Die Grundausrichtung der ist dabei recht klar formuliert: mit einer guen Abwehrleistung und Spaß am Spiel beide Begegnungen siegreich gestalten. Beim Hessenpokal hinterlies Jan Wolf einen starken Eindruck in Abwehr und gerade auch im Angriff. Doch können die Marburger sich offensiv immer auf die Qualitäten ihres Nationalspielers Michael Feistle verlassen: 212 der insgesamt 375 Bundesligatore erzielte der 25-jährige und wurde 2017 zweitbeser EM-Torschütze: „Das freut mich naürlich sehr meinem Team da immer helfen zu können, doch freu mich noch mehr die Entwicklung der jungen Spieler zu sehen und, dass diese auch Stück für Stück mehr in die Verantwortung herein wachsen und von Turnier zu Turnier mehr Torgefahr ausstrahlen, das macht uns als Team schwerer auszurechnen“, so Feistle vor der Abreise.

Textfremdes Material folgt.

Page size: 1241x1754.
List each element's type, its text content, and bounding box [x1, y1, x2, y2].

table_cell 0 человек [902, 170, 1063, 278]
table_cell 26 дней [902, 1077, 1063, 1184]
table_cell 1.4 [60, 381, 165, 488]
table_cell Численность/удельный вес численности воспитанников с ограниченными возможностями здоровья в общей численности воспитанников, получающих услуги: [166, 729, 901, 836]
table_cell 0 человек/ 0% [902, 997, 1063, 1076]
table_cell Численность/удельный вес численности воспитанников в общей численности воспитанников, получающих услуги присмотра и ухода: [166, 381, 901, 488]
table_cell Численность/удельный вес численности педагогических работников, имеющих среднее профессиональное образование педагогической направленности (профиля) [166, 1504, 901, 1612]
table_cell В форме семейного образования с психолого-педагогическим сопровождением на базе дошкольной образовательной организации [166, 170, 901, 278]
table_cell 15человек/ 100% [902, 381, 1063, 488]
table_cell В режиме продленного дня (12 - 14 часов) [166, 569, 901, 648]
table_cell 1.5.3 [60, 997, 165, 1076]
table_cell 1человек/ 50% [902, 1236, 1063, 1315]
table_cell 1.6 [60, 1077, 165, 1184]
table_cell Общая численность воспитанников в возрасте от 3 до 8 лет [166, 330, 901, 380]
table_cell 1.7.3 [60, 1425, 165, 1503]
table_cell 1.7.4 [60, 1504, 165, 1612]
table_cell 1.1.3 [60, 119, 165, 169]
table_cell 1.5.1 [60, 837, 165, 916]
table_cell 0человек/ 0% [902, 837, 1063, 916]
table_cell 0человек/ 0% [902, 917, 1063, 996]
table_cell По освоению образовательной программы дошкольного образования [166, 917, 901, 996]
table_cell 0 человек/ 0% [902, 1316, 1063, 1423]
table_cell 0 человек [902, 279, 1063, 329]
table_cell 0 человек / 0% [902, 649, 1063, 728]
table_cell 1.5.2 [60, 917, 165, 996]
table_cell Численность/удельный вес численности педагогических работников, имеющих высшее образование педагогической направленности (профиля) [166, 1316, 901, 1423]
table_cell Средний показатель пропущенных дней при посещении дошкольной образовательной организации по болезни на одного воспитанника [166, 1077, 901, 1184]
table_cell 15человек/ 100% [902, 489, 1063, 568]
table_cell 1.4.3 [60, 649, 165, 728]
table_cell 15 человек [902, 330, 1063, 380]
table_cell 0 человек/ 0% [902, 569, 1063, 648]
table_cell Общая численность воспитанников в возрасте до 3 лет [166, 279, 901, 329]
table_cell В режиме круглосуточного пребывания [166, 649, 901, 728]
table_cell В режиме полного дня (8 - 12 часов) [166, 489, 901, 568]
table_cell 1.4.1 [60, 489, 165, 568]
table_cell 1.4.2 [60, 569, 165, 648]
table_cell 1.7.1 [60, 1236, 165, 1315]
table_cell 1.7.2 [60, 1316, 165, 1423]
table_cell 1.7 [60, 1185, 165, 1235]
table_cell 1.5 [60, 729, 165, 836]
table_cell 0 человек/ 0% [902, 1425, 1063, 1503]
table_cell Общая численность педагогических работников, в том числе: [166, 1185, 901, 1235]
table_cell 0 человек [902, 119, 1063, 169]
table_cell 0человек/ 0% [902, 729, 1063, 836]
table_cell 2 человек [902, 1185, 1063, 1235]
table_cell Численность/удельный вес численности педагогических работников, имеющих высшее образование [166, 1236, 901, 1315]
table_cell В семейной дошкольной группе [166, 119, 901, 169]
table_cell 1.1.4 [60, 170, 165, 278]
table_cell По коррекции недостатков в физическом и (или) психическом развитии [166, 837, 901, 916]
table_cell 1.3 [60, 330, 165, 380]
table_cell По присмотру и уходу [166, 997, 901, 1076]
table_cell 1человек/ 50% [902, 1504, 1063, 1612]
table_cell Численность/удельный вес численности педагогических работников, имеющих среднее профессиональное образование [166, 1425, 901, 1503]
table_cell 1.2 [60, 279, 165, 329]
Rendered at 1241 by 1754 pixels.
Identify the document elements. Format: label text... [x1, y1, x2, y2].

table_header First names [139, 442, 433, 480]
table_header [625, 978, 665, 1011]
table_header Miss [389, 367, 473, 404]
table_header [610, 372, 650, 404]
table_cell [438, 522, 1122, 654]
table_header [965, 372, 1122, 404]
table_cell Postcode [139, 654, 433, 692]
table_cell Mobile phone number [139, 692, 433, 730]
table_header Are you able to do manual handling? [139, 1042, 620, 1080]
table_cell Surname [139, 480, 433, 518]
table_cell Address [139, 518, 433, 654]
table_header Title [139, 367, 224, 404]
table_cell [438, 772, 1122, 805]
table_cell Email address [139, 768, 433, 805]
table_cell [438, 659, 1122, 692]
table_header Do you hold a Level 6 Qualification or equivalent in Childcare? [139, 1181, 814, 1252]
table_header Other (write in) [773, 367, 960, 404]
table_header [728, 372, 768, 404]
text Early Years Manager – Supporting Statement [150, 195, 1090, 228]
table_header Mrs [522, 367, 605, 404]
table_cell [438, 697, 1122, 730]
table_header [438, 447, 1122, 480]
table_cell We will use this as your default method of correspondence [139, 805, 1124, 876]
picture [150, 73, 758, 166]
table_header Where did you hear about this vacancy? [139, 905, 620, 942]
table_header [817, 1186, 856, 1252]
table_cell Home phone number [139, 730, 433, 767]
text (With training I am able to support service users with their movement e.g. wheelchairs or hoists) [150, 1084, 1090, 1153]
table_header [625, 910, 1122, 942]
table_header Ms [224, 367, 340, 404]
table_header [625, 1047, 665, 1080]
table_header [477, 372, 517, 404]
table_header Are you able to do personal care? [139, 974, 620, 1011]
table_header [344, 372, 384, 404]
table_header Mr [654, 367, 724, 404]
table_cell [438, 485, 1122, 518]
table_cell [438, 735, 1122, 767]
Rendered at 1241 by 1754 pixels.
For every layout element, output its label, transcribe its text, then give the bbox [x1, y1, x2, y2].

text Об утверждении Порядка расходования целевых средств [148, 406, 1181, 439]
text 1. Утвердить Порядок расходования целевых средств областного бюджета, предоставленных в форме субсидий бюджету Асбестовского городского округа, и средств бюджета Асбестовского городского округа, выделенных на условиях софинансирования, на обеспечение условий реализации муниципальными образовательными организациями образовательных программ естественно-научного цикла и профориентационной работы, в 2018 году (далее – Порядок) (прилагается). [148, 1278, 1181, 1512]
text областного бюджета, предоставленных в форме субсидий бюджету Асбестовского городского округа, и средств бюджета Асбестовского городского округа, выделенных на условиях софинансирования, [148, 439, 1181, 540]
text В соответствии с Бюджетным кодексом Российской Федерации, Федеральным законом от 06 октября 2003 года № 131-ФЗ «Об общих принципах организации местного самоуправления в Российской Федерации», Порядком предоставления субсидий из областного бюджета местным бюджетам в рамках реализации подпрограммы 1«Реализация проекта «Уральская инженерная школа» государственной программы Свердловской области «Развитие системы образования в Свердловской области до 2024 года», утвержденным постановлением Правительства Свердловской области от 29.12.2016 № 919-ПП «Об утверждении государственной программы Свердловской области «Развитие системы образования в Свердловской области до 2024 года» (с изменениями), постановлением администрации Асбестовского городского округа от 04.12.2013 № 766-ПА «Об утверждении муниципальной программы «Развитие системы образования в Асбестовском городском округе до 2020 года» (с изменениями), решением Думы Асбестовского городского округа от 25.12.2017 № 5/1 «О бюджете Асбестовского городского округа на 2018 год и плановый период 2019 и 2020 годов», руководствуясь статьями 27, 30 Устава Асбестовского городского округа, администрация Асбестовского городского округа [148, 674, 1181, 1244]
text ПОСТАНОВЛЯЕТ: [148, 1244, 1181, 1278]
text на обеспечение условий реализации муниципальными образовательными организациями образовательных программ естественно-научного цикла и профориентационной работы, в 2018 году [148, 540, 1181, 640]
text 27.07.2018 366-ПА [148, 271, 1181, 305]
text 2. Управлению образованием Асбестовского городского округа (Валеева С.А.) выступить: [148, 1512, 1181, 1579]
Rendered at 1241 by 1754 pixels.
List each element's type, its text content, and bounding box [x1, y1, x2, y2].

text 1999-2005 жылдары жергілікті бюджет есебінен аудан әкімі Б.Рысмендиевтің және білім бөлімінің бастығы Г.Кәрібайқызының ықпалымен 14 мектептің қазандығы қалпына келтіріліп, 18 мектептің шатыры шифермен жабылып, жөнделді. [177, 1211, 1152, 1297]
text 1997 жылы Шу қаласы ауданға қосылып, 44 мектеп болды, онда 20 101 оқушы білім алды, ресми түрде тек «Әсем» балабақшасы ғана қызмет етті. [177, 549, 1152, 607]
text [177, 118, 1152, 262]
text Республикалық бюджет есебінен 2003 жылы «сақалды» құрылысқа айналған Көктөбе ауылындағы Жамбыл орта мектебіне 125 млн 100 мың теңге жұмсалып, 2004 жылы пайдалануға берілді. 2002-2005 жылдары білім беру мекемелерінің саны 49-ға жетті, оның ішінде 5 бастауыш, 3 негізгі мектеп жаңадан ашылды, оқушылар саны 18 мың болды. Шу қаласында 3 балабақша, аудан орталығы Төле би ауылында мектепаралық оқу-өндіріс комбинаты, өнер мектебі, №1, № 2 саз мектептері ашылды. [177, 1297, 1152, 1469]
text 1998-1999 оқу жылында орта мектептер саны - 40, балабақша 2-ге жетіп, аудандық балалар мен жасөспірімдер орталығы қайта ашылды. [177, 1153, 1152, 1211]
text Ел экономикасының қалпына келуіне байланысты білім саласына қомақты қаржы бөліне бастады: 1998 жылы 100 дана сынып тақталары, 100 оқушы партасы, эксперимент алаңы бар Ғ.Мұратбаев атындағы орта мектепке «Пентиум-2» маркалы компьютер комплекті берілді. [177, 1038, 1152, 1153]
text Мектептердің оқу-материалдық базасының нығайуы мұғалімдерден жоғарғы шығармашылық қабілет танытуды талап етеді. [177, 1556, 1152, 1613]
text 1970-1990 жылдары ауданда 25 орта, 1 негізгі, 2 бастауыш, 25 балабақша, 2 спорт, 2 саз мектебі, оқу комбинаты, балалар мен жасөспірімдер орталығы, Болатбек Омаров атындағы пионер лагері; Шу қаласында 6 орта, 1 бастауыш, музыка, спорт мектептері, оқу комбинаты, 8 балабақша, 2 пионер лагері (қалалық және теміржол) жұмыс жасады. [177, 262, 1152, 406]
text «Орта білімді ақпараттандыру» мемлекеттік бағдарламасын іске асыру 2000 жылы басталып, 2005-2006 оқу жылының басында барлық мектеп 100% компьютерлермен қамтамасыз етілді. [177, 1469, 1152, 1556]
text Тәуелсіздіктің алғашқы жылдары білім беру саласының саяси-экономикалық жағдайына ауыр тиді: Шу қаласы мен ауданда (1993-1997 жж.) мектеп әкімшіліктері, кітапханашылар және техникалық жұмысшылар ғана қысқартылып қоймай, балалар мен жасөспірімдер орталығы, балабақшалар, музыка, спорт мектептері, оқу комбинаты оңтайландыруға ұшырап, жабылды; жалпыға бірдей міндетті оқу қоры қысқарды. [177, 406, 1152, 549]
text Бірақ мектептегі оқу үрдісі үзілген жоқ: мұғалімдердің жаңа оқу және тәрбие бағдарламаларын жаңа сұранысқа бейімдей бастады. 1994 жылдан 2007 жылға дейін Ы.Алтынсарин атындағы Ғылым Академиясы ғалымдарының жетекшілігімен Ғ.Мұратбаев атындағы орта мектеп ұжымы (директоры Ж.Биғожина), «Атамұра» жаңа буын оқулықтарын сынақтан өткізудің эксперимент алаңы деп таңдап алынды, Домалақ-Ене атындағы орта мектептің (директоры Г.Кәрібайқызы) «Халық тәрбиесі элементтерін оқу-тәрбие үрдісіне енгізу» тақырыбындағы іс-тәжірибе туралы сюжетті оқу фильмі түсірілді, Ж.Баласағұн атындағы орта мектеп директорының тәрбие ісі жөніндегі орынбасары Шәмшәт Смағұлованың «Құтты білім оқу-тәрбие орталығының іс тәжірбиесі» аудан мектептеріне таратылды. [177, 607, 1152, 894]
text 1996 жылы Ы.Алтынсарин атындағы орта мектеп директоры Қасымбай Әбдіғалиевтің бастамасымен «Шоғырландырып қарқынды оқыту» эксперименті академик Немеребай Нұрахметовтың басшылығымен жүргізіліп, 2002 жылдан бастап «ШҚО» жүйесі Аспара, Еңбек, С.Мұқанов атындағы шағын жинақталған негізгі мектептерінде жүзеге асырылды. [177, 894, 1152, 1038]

Gegner FC St. Pauli und L. E. Sport Leipzig sind erst im vergangenen Herbst in die Bundesliga aufgestiegen. Die Paulianer schlug man in der Vorsaison 11:1, doch sollte dies nicht der Maßstab für das Team sein. Gegen Leipzig spielte Marburg hingegen in der Bundesliga noch nie.